課題の指示:
アルツハイマー型認知症治療薬と日本の財政を扱った文章を、示された最後の一文の後から書き継いでください。

ページ本文:
^^^^
今日のテーマは、『アルツハイマー型認知症治療薬の衝撃に、日本の財政は耐え得るか??』です。
昨日の公式ブログでは、
『世界初の認知症治療薬、FDA(食品医薬品局)承認に考えること』と題して、
かつて在籍させて頂いた『エーザイ株式会社』の世界的快挙をご紹介しました。
インターネット上でも、話題騒然となっていますよね。
『自分が生きている間に、根治薬が完成するとは!』
このようなコメントも、多くの方々が残されており、
国境を越えて、世間的に関心が高いことが伺えます。
下世話な話題展開になってしまい、恐縮なのですが、
東京市場、同社の取引株価は2日連続のストップ高。
昨日(6月8日)より、
若干、出来高が増えたことで調整された感がありますが、
今夜の米国市場の動向次第で、明日3連続も有り得ます。
約10年前、
『従業員持株会』の制度を利用して、積極購入していた時代、
その時売却せずに、保有し続けていたらと思うと涙が出ます。
なんせ、当時の株価は『2000円台』ですからね。
本日付の終値は『10,000円』を突破しています。
もし仮に、
私が、その時の購入分を保有し続け、明日売却すれば、
1名柄の取引で相当規模のリターンが得られる訳です。
、、、、嘘です(笑)
そのような邪心抜きで、エーザイ株式会社の世界的快挙に、
純粋な気持ちで喜ばしく思い、未来に希望を感じています。
まだまだ、
日本はじめ世界的な承認は先で、現場での薬剤評価如何では、
それ(承認)が取り消しの可能性もあるとリスクを抱えます。
しかし、
何れにせよ、不確定な未来を悲観していても仕方ないので、
世界初となる認知症根治薬誕生に『希望』を持ちましょう。
今回、
脳内Aβ(アミロイド・ベータ)蛋白除去の薬剤開発により、
認知症治療は、間違いなくプラスの方向へと進むと考えます。
ただ、
より広い視野を持って考えた時、物ごとは表裏一体な訳で、
『ネガティブ』に働く要因というものも、必ず存在します。
その辺り、既に、世間でも騒がれ始めていますよね。
そう、
日本国内で正式承認されて『本格的な可動』を迎えた時、
日本国の『財政』は耐え得るのかという大きな問題です。
先日、
FDA承認時に、提携するバイオジェン社が公表した薬価は、
現時点『想定』の範疇に留まりますが、年間5万6千ドル。
現行レートの日本円換算:600万円の超える金額です。
^^^^
提供資料:

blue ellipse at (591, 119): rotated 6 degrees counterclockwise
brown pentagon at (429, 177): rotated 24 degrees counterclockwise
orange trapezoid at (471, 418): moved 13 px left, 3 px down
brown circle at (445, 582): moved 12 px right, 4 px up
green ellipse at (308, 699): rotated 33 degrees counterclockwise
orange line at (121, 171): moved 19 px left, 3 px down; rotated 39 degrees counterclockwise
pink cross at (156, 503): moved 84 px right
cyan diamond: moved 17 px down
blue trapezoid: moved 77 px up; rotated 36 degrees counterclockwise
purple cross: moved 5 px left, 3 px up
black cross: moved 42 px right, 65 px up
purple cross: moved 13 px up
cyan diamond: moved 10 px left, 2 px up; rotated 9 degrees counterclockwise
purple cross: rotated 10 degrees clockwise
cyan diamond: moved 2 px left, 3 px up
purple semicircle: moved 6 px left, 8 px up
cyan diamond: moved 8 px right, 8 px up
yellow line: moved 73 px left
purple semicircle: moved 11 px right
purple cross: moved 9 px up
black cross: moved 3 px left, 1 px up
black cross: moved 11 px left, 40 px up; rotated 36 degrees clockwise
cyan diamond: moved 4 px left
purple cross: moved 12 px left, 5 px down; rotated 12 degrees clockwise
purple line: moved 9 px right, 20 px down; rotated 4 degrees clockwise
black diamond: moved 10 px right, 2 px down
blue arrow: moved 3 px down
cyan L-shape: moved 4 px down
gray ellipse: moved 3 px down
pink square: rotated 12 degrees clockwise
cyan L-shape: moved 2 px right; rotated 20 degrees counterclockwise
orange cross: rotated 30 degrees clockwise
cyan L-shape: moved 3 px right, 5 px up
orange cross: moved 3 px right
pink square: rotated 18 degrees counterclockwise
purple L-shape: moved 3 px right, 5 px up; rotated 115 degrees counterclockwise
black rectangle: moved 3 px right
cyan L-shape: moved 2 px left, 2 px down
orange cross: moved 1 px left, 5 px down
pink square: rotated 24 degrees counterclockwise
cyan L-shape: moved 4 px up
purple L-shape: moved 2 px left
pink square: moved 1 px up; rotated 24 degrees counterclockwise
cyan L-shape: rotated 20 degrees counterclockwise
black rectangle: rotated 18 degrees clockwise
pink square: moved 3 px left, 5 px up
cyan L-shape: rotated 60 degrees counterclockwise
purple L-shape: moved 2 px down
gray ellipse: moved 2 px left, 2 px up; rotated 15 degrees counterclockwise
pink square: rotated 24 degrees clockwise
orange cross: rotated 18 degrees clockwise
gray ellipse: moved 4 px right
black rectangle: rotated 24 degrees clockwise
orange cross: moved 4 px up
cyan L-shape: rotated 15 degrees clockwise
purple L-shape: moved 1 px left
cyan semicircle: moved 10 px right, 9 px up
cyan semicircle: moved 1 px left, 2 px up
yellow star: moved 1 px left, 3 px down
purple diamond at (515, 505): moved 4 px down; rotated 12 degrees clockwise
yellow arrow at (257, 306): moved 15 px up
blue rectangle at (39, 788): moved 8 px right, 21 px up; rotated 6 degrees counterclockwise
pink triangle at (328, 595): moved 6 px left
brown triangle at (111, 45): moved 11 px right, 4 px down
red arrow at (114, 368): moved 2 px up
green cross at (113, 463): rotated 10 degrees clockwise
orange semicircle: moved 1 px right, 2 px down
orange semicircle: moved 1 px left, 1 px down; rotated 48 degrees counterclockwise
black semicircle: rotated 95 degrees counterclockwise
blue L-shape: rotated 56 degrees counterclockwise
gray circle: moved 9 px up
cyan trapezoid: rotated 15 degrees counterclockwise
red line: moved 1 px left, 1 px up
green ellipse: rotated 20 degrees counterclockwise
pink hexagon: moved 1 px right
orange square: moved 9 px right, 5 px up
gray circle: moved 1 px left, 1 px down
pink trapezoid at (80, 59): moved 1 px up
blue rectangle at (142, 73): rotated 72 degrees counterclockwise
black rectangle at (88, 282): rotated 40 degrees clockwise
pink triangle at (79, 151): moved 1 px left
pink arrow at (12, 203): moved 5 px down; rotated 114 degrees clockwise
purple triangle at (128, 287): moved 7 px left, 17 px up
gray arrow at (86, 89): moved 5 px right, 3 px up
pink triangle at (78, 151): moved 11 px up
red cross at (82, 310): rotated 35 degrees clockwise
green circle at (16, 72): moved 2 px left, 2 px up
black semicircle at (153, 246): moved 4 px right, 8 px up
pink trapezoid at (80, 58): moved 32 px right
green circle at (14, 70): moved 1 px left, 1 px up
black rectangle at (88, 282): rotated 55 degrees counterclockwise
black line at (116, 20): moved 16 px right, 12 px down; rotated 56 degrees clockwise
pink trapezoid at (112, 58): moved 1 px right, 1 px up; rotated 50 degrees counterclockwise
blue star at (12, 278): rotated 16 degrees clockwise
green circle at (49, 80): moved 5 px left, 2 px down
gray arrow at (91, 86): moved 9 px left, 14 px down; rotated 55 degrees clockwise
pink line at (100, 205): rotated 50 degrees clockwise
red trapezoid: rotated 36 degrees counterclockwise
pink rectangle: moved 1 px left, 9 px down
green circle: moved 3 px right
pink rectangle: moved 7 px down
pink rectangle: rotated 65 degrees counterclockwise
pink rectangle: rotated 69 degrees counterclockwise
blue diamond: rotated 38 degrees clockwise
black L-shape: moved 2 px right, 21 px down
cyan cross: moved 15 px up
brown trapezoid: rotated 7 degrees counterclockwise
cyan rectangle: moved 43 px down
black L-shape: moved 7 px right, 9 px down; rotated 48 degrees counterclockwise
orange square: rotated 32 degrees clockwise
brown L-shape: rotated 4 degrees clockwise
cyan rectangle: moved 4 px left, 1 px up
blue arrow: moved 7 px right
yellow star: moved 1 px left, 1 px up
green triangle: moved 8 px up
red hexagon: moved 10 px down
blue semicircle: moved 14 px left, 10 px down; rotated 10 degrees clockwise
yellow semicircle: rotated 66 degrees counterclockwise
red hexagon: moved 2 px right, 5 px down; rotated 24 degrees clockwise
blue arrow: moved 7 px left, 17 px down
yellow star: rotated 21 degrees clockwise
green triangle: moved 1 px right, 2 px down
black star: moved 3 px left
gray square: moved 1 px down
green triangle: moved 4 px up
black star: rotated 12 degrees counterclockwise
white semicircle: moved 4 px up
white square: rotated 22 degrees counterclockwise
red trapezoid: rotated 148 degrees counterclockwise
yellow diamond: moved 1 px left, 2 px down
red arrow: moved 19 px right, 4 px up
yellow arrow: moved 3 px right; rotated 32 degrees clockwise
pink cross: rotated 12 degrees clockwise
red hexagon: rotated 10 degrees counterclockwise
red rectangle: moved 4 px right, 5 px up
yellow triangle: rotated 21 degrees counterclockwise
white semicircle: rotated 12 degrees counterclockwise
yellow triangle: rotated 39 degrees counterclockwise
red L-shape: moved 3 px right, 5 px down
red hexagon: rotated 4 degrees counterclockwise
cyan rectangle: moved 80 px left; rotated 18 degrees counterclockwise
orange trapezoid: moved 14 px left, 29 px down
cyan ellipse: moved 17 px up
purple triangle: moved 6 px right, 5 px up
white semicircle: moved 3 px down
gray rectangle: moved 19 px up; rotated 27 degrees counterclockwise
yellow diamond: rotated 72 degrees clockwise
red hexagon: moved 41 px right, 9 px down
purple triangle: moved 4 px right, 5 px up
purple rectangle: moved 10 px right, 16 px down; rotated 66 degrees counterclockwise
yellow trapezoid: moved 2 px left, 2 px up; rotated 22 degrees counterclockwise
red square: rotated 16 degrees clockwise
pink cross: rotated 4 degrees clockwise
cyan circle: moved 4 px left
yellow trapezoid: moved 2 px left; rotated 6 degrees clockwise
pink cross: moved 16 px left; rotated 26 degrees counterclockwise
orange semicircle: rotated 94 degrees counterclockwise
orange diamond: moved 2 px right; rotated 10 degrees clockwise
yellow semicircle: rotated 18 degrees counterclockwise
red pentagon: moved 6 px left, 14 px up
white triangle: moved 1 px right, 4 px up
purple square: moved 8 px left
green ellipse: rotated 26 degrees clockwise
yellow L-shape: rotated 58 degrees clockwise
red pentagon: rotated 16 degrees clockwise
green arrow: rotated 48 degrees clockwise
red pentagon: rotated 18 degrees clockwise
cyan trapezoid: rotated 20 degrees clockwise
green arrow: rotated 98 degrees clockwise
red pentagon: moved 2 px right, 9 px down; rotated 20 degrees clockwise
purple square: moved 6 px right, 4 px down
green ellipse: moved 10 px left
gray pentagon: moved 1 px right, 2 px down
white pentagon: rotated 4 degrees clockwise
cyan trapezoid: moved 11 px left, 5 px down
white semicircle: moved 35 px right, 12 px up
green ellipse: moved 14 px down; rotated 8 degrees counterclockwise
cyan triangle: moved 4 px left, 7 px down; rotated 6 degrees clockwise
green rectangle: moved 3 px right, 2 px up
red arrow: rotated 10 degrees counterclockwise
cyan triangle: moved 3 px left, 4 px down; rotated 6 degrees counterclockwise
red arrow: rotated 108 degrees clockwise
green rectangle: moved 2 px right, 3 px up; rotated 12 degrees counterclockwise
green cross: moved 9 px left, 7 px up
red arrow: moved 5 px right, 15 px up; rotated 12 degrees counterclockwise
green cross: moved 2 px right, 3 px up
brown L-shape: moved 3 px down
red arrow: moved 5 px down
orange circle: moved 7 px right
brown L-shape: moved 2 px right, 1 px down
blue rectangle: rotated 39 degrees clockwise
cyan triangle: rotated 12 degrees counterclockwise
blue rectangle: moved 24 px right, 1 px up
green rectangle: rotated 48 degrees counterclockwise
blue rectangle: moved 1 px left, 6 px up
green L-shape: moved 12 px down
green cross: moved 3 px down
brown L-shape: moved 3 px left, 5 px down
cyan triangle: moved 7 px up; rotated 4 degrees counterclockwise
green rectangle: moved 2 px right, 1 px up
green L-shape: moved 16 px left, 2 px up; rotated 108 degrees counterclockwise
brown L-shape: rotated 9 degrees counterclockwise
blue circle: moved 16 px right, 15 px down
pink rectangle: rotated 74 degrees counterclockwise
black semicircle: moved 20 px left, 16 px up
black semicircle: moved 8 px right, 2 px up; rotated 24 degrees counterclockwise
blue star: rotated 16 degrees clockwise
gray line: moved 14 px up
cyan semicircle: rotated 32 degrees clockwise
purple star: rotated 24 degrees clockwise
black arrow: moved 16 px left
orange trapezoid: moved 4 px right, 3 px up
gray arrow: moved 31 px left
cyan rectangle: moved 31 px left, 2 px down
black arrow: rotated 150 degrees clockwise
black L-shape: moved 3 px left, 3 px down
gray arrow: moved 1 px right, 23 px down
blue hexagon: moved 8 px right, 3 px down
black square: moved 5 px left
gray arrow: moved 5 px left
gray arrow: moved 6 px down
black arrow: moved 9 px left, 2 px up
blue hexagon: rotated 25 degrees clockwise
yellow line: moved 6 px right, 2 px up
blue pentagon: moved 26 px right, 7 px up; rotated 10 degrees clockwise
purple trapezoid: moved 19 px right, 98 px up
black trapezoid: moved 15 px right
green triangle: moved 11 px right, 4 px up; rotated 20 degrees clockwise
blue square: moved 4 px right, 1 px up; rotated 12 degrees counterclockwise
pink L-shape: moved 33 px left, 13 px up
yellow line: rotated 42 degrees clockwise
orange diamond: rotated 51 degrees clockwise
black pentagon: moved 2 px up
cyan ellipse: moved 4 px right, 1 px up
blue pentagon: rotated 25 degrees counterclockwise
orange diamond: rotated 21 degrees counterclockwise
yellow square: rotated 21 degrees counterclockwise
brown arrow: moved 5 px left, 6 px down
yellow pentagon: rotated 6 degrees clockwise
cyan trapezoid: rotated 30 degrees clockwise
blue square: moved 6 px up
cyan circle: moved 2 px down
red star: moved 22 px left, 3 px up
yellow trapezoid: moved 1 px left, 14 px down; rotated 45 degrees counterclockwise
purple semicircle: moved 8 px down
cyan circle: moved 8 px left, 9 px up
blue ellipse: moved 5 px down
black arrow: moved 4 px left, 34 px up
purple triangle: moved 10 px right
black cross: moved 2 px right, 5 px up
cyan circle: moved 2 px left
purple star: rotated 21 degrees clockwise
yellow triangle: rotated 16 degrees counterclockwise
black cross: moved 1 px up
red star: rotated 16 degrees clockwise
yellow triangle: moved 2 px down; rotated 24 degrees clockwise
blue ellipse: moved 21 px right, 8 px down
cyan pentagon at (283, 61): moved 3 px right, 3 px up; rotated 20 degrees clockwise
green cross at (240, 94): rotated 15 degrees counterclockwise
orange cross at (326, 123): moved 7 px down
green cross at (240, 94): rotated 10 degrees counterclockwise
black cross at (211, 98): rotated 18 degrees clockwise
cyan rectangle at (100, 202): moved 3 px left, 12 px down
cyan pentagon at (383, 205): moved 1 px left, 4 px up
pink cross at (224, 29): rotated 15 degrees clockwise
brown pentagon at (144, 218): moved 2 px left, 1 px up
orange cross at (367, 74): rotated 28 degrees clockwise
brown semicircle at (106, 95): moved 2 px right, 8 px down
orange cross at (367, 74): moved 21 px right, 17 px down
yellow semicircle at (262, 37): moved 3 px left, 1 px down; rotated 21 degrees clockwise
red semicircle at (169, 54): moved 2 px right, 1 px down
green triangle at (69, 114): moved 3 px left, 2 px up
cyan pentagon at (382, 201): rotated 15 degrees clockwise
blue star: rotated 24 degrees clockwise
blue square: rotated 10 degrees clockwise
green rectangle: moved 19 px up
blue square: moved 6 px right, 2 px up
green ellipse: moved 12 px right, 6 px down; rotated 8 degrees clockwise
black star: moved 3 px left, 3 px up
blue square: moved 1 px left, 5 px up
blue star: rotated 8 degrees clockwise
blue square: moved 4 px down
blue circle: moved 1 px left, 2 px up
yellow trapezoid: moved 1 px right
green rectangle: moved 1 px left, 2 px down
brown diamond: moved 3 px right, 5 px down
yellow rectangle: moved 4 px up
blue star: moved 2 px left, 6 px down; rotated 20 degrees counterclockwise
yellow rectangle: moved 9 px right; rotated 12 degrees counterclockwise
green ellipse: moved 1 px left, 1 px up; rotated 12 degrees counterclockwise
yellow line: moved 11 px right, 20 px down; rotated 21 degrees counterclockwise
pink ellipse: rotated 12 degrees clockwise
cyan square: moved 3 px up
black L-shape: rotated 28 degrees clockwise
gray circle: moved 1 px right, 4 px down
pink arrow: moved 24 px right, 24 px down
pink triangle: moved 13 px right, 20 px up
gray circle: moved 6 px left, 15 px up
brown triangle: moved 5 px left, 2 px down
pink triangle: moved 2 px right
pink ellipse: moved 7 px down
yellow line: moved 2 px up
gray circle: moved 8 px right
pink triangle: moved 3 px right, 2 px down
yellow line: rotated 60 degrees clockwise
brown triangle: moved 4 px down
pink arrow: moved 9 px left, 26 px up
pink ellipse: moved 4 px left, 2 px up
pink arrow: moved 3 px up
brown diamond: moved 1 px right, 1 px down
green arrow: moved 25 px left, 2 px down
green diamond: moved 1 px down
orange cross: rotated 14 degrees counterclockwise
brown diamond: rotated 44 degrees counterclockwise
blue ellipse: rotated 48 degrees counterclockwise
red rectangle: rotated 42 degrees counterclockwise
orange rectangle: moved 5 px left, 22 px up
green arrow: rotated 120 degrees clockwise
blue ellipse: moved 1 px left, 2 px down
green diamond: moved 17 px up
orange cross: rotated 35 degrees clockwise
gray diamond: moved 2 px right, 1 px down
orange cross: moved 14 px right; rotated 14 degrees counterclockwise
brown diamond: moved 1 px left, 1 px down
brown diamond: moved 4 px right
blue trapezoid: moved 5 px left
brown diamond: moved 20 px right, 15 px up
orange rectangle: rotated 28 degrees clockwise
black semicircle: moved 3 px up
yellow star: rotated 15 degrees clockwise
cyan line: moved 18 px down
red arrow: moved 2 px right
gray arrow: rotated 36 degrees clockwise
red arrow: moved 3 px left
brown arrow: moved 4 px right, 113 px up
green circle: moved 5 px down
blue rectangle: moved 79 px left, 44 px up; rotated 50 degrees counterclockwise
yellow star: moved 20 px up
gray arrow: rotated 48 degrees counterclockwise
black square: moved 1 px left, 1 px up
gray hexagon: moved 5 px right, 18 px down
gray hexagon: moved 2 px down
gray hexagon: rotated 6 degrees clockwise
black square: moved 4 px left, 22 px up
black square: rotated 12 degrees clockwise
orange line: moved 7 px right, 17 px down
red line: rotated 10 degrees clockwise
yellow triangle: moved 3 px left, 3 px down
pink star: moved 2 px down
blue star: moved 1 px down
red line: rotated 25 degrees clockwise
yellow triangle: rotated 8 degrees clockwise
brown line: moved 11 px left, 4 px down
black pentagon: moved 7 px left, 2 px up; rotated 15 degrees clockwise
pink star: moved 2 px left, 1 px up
^^^^
課題への回答:
これを、
一部分の『数字』だけに注目して議論する人もいますが、
業界に所属した人間から見れば、完全にナンセンスです。
近年の『新薬開発』は、
否定し続けている『宝くじ』の当選確率に近いものがあり、
方向性は『人道的』ながら、確率論的には『ギャンブル』。
実際、
私が所属していた当時、同社は売上規模には不釣り合いな程、
身の丈以上の『研究開発費』を、毎年計上し続けてきました。
当然、
製薬企業は『ボランティア団体』ではなく、利益を出すことで、
将来的な『新薬開発』はじめ、既存薬の『供給維持』が出来る。
大原則として、
企業(事業者)の宿命はゴーイング・コンサーン(継続)であり、
そのことは、自らが独立・開業を経験して、より強く実感します。
話を戻すと、
前述した『想定薬価』は、決して『高額』な訳ではなくて、
考え方によっては『リーズナブル』と捉えることも出来る。
実際、
他分野の薬剤(ドル箱の抗がん剤領域等)まで目を向けると、
それ以上の年間薬剤費がかかる商品は、幾多存在しています。
また、
前述の『想定薬価』を見て、国民皆保険制度を勘違いした方々が、
『低所得者は治療選択できない!』と言いますが、これも間違い。
現時点、
国内における『高額療養費制度』は、機能しているようですから、
日本国民8割超が、月額『10万円未満』の負担で受けられます。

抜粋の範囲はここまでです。